• Goal of the exercise
Repeat precisely the line in which "Parking Information" occurs and all lines that follow it in the entries below. Pictures must be omitted.

Items from a dataset
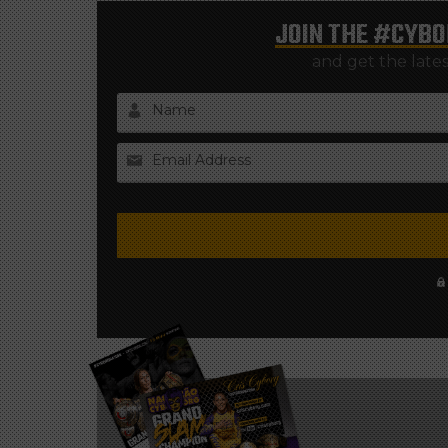
JOIN THE
#CYBO
and get the late
Name
Email Address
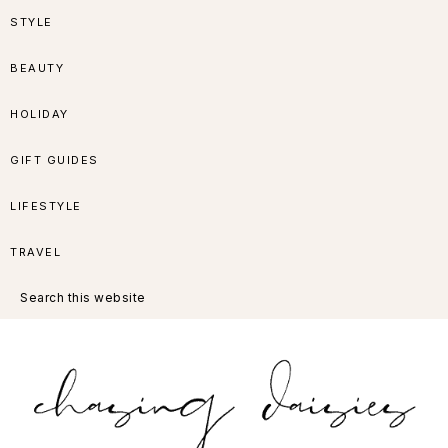
Skip
Skip
Skip
Skip
STYLE
to
to
to
to
BEAUTY
primary
main
primary
footer
HOLIDAY
navigation
content
sidebar
GIFT GUIDES
LIFESTYLE
TRAVEL
Search
this
website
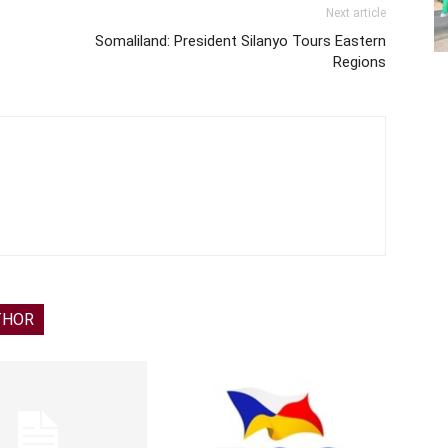
Next article
Somaliland: President Silanyo Tours Eastern
Regions
THOR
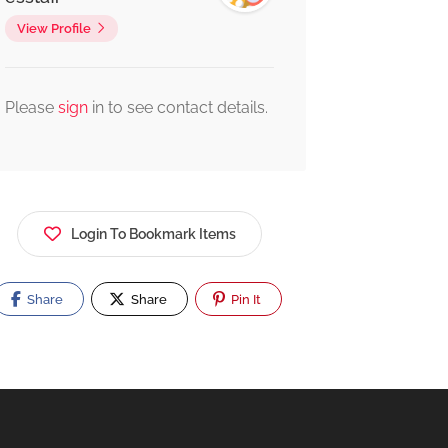
View Profile
Please
sign
in to see contact details.
Login To Bookmark Items
Share
Share
Pin It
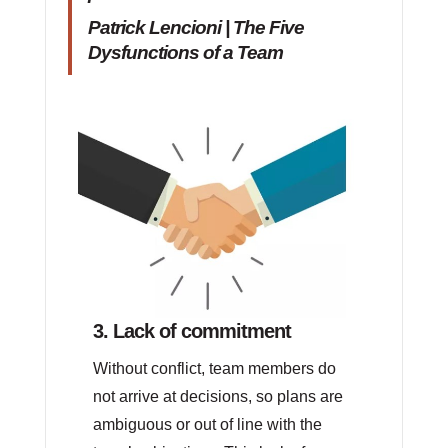
Patrick Lencioni | The Five
Dysfunctions of a Team
3. Lack of commitment
Without conflict, team members do
not arrive at decisions, so plans are
ambiguous or out of line with the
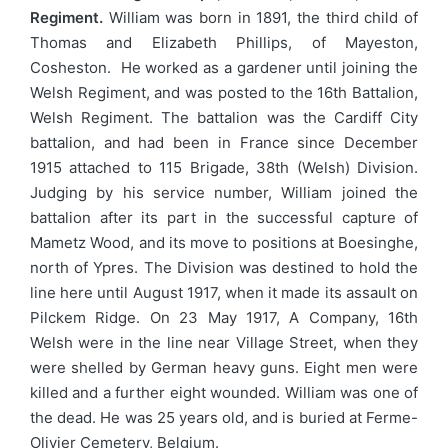
Regiment.
William was born in 1891, the third child of
Thomas and Elizabeth Phillips, of Mayeston,
Cosheston. He worked as a gardener until joining the
Welsh Regiment, and was posted to the 16th Battalion,
Welsh Regiment. The battalion was the Cardiff City
battalion, and had been in France since December
1915 attached to 115 Brigade, 38th (Welsh) Division.
Judging by his service number, William joined the
battalion after its part in the successful capture of
Mametz Wood, and its move to positions at Boesinghe,
north of Ypres. The Division was destined to hold the
line here until August 1917, when it made its assault on
Pilckem Ridge. On 23 May 1917, A Company, 16th
Welsh were in the line near Village Street, when they
were shelled by German heavy guns. Eight men were
killed and a further eight wounded. William was one of
the dead. He was 25 years old, and is buried at Ferme-
Olivier Cemetery, Belgium.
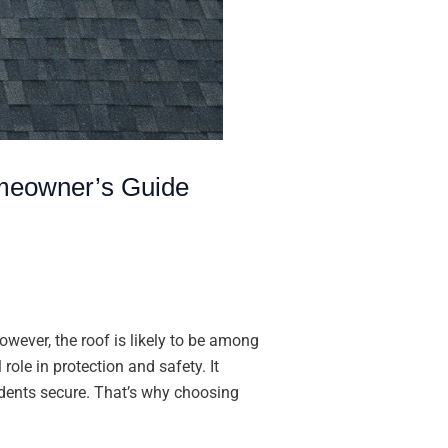
meowner’s Guide
ever, the roof is likely to be among
role in protection and safety. It
idents secure. That’s why choosing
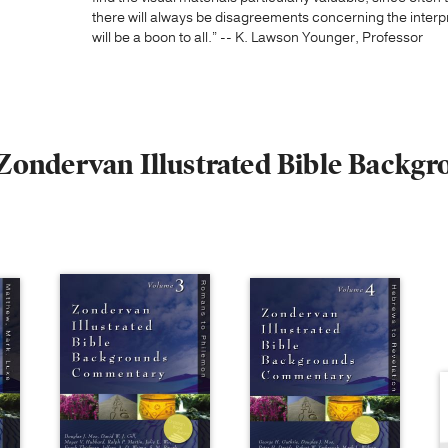
there will always be disagreements concerning the interpre
will be a boon to all.” -- K. Lawson Younger, Professor
e Zondervan Illustrated Bible Bac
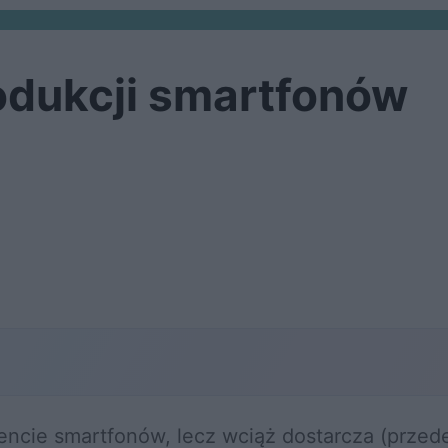
odukcji smartfonów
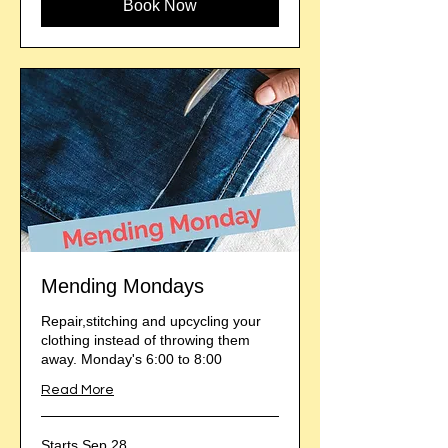
Book Now
Mending Mondays
Repair,stitching and upcycling your
clothing instead of throwing them
away. Monday's 6:00 to 8:00
Read More
Starts Sep 28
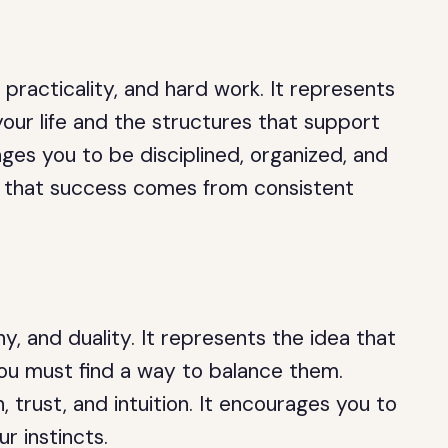
 practicality, and hard work. It represents
our life and the structures that support
es you to be disciplined, organized, and
u that success comes from consistent
y, and duality. It represents the idea that
 you must find a way to balance them.
, trust, and intuition. It encourages you to
ur instincts.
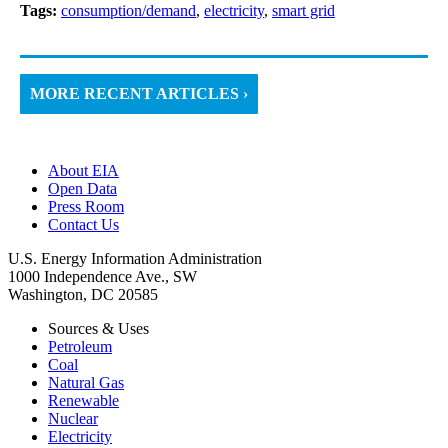
Tags:
consumption/demand
,
electricity
,
smart grid
MORE RECENT ARTICLES ›
About EIA
Open Data
Press Room
Contact Us
U.S. Energy Information Administration
1000 Independence Ave., SW
Washington, DC 20585
Sources & Uses
Petroleum
Coal
Natural Gas
Renewable
Nuclear
Electricity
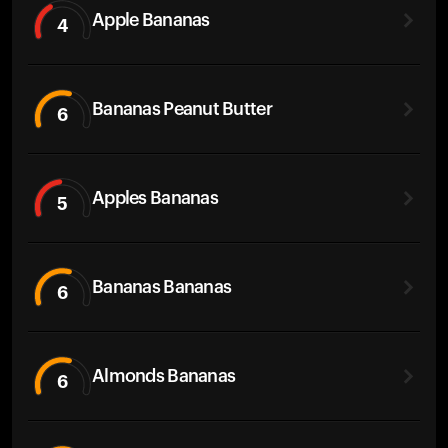
Apple Bananas
4
Bananas Peanut Butter
6
Apples Bananas
5
Bananas Bananas
6
Almonds Bananas
6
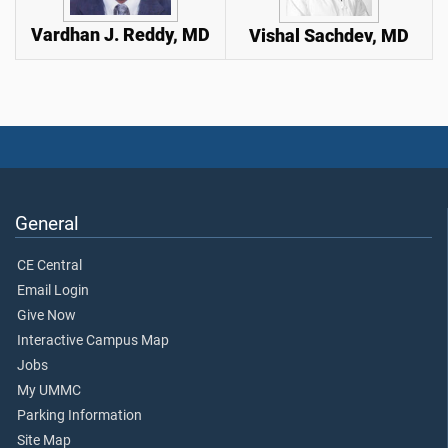
Vardhan J. Reddy, MD
Vishal Sachdev, MD
General
CE Central
Email Login
Give Now
Interactive Campus Map
Jobs
My UMMC
Parking Information
Site Map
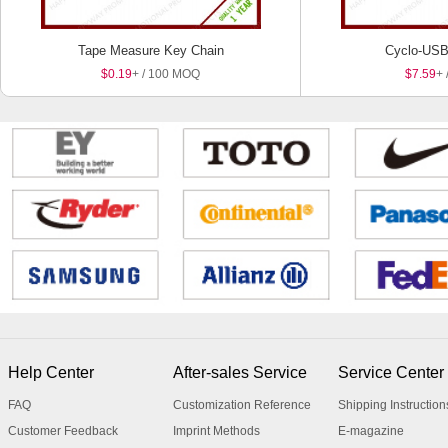
Tape Measure Key Chain
Cyclo-USB
$0.19
+ / 100 MOQ
$7.59
+ 
Help Center
After-sales Service
Service Center
FAQ
Customization Reference
Shipping Instruction
Customer Feedback
Imprint Methods
E-magazine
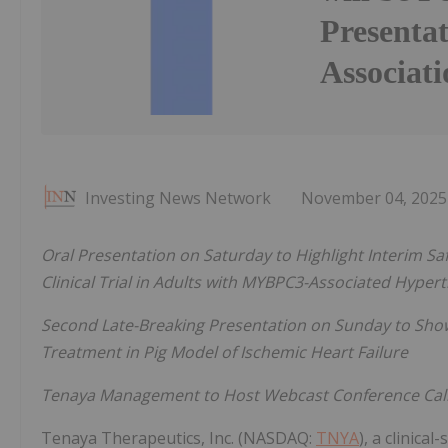
Presenta
Associati
Investing News Network
November 04, 2025
Oral Presentation on Saturday to Highlight Interim Sa
Clinical Trial in Adults with MYBPC3-Associated Hype
Second Late-Breaking Presentation on Sunday to Sho
Treatment in Pig Model of Ischemic Heart Failure
Tenaya Management to Host Webcast Conference Cal
Tenaya Therapeutics, Inc. (NASDAQ:
TNYA
), a clinica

• Completed task
Parking Information
Site Map
Tape Measure Key Chain
Cyclo-USB
$0.19
+ / 100 MOQ
$7.59
+ 
Help Center
After-sales Service
Service Center
FAQ
Customization Reference
Shipping Instruction
Customer Feedback
Imprint Methods
E-magazine
Presenta
Associati
Investing News Network
November 04, 2025
Oral Presentation on Saturday to Highlight Interim Sa
Clinical Trial in Adults with MYBPC3-Associated Hype
Second Late-Breaking Presentation on Sunday to Sho
Treatment in Pig Model of Ischemic Heart Failure
Tenaya Management to Host Webcast Conference Cal
Tenaya Therapeutics, Inc. (NASDAQ:
TNYA
), a clinica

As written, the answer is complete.